### Exercise requirements
Show every line of the records below that contains the word "Toporder".

### Material for the task
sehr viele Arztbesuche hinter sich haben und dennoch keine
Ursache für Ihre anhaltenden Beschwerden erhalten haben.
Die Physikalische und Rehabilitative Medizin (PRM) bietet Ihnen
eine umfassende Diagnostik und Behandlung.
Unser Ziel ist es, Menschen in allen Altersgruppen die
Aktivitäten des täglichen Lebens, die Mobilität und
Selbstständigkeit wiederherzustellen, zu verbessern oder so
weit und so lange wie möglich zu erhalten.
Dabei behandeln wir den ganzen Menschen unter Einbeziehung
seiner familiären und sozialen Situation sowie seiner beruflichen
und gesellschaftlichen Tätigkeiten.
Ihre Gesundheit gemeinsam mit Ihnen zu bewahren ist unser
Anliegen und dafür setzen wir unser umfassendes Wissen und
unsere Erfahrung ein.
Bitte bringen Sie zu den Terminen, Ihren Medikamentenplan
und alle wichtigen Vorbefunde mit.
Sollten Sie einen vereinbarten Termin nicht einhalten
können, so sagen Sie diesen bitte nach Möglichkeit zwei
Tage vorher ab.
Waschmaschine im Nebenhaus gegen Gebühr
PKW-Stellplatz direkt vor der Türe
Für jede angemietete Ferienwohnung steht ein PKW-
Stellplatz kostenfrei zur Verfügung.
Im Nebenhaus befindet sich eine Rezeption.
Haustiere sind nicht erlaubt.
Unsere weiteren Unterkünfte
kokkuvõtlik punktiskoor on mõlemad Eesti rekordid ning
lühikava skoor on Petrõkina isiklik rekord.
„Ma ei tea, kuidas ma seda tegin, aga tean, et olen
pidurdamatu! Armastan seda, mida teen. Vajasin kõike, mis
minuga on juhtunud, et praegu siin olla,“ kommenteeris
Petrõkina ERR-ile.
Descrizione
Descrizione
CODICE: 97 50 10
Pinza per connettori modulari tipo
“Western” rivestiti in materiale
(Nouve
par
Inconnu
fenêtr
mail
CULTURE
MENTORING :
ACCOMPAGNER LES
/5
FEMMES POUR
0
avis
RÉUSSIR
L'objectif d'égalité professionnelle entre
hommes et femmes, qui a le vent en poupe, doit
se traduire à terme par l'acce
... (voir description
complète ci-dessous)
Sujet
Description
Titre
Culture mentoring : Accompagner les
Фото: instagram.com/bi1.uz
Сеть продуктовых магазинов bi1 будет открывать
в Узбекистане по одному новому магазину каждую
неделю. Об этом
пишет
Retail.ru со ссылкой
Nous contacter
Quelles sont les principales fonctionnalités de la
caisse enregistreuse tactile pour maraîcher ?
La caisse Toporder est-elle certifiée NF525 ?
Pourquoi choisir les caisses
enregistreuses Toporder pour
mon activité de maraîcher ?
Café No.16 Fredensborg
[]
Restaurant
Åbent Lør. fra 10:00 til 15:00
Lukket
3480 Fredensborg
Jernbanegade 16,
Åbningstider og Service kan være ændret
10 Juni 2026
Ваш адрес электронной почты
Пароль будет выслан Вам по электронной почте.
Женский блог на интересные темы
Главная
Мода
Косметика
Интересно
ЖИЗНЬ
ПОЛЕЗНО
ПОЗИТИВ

### Result
La caisse Toporder est-elle certifiée NF525 ?
enregistreuses Toporder pour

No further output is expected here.